*** Task material ***
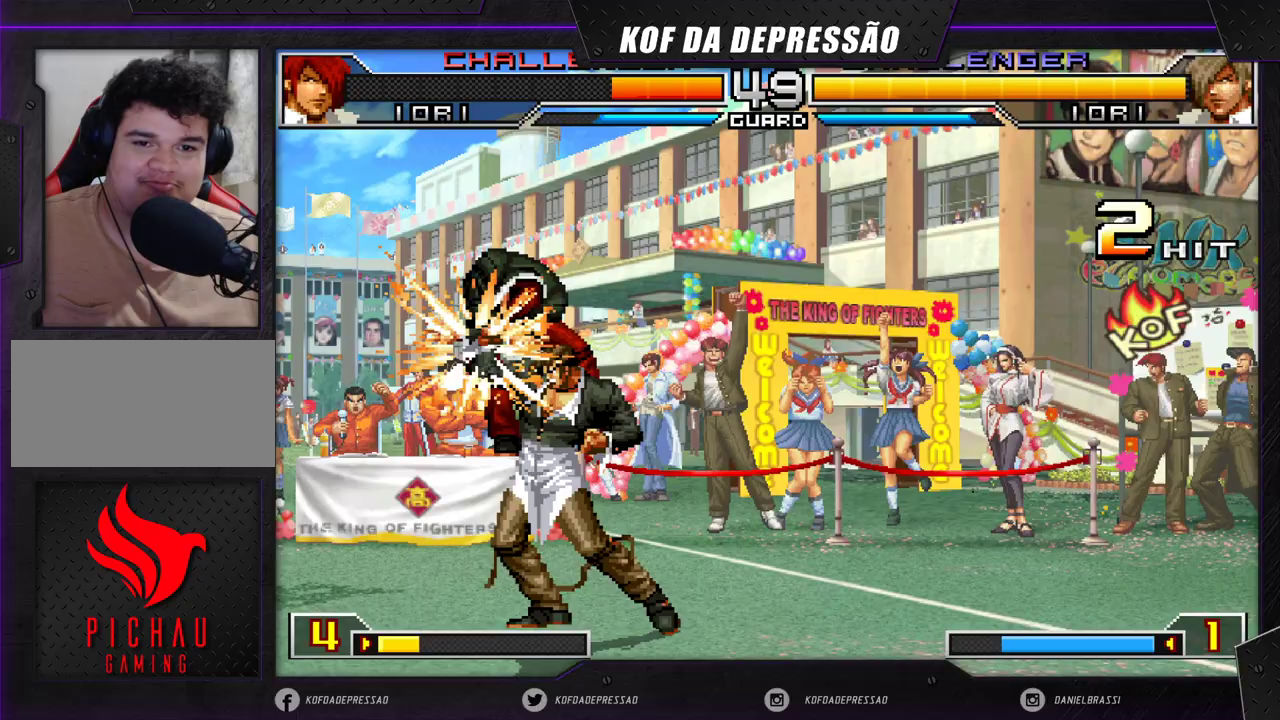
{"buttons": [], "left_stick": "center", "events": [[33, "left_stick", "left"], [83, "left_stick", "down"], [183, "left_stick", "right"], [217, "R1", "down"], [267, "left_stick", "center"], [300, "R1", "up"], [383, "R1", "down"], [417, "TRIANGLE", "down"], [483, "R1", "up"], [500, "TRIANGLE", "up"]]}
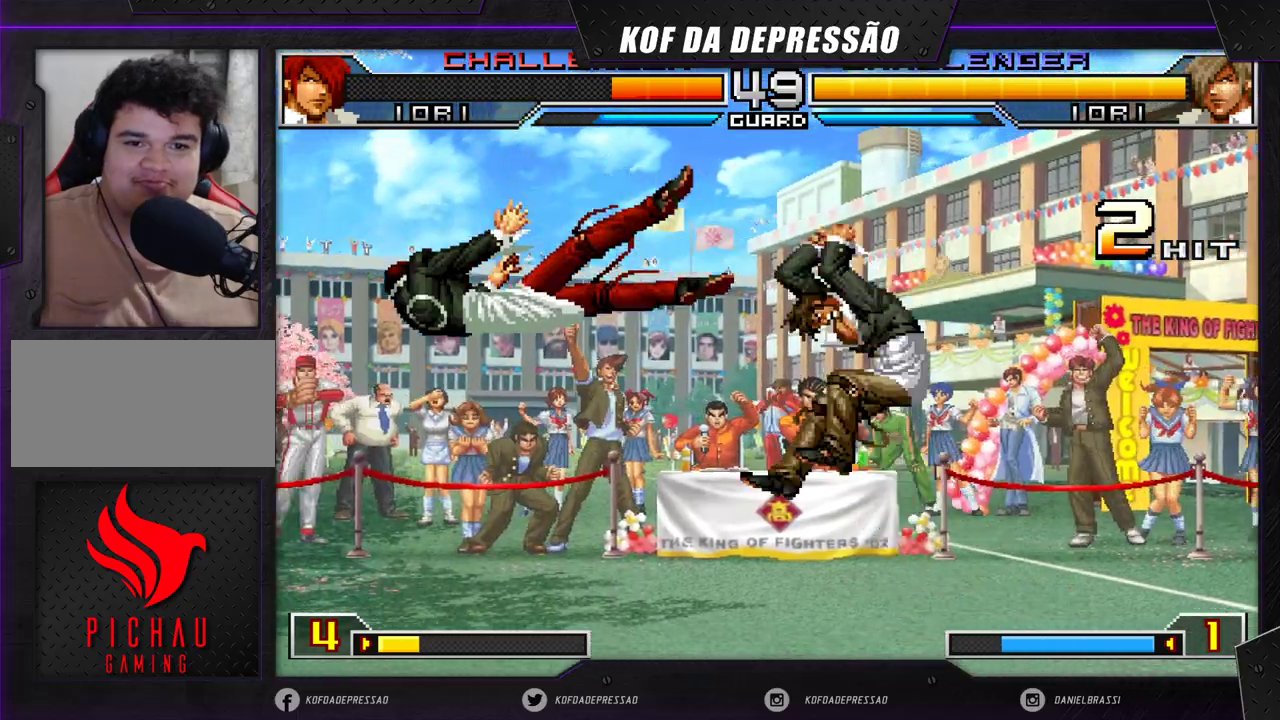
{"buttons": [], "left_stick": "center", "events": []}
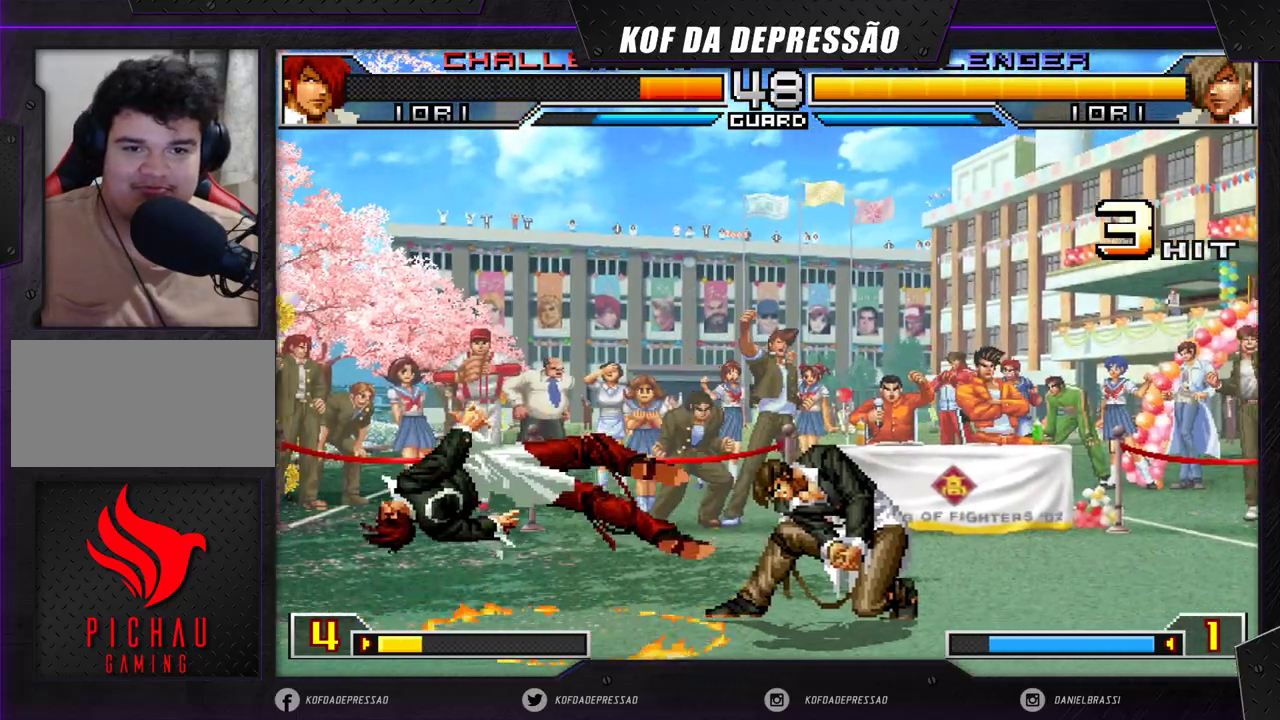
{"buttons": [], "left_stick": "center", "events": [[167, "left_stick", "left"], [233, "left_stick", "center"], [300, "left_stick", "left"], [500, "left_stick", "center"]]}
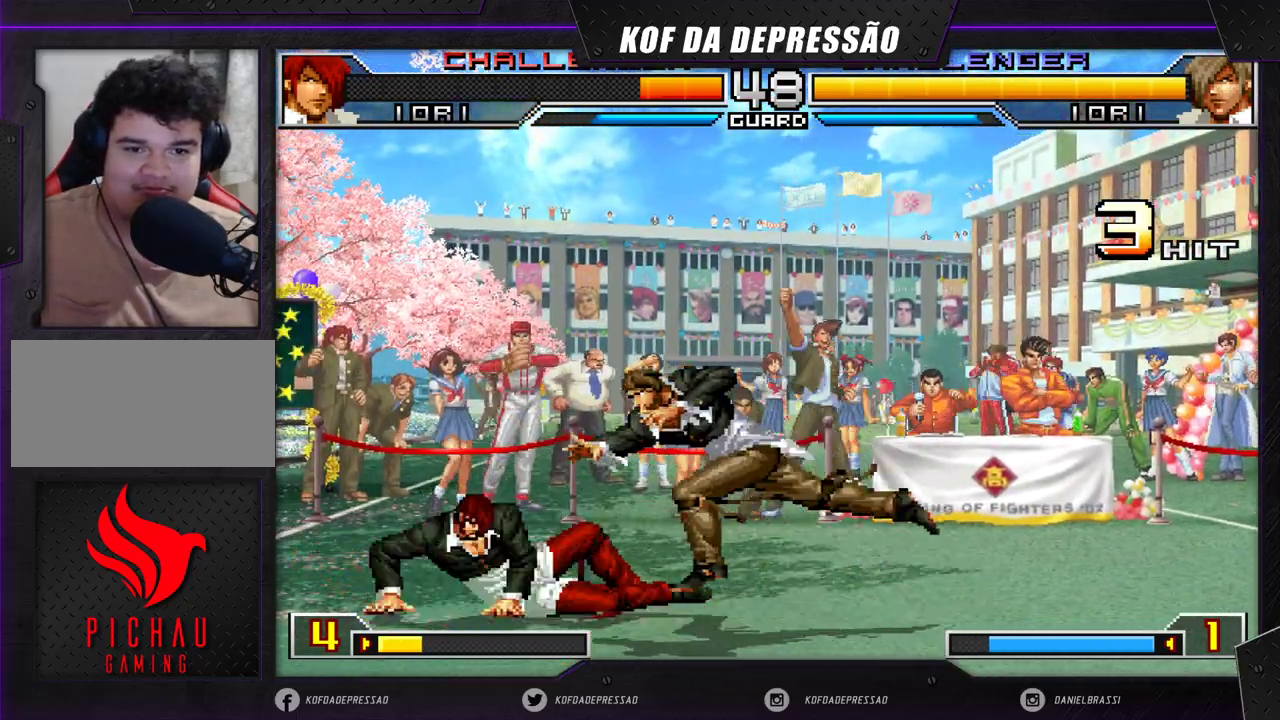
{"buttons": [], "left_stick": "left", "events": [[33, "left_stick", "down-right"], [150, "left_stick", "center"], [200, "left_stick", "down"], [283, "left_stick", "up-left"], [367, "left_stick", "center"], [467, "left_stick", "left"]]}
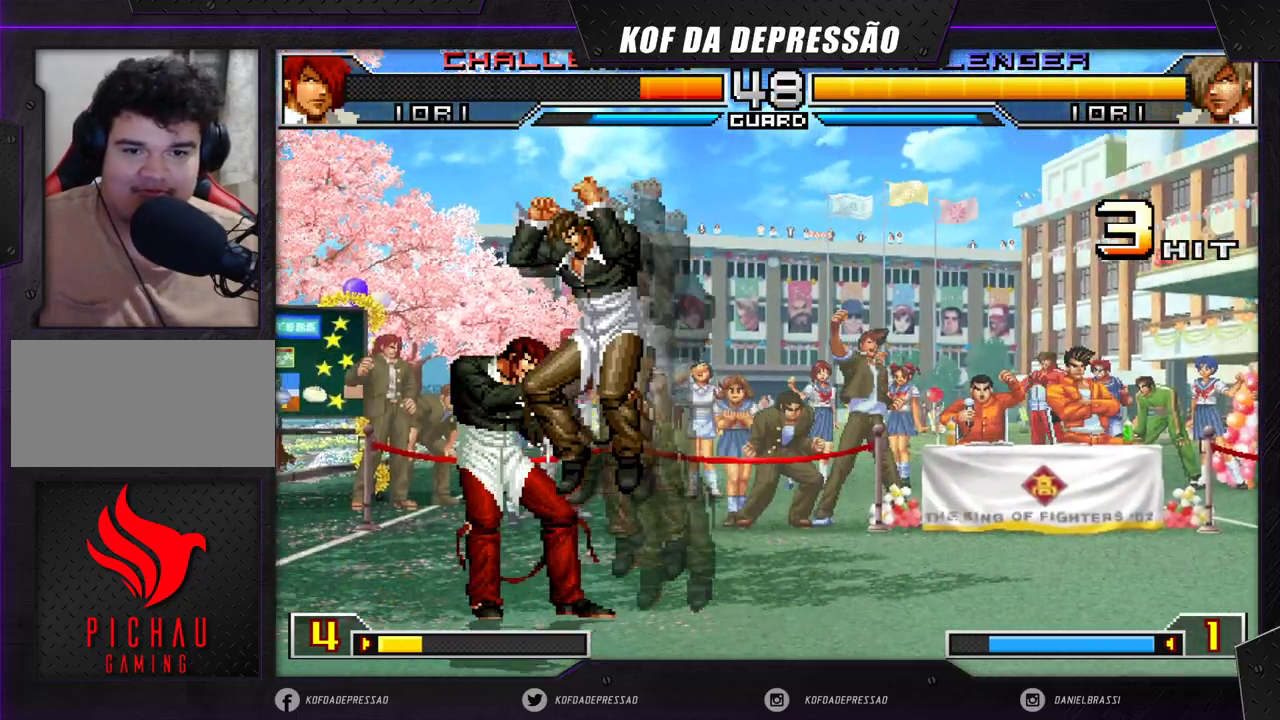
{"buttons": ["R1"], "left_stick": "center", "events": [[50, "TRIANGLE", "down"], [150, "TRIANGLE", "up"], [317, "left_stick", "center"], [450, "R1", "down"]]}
*** End of Task material ***
Instructions for the task —
From the records above, copy each line where the word "right" can be found.

Task solution —
{"buttons": [], "left_stick": "center", "events": [[33, "left_stick", "left"], [83, "left_stick", "down"], [183, "left_stick", "right"], [217, "R1", "down"], [267, "left_stick", "center"], [300, "R1", "up"], [383, "R1", "down"], [417, "TRIANGLE", "down"], [483, "R1", "up"], [500, "TRIANGLE", "up"]]}
{"buttons": [], "left_stick": "left", "events": [[33, "left_stick", "down-right"], [150, "left_stick", "center"], [200, "left_stick", "down"], [283, "left_stick", "up-left"], [367, "left_stick", "center"], [467, "left_stick", "left"]]}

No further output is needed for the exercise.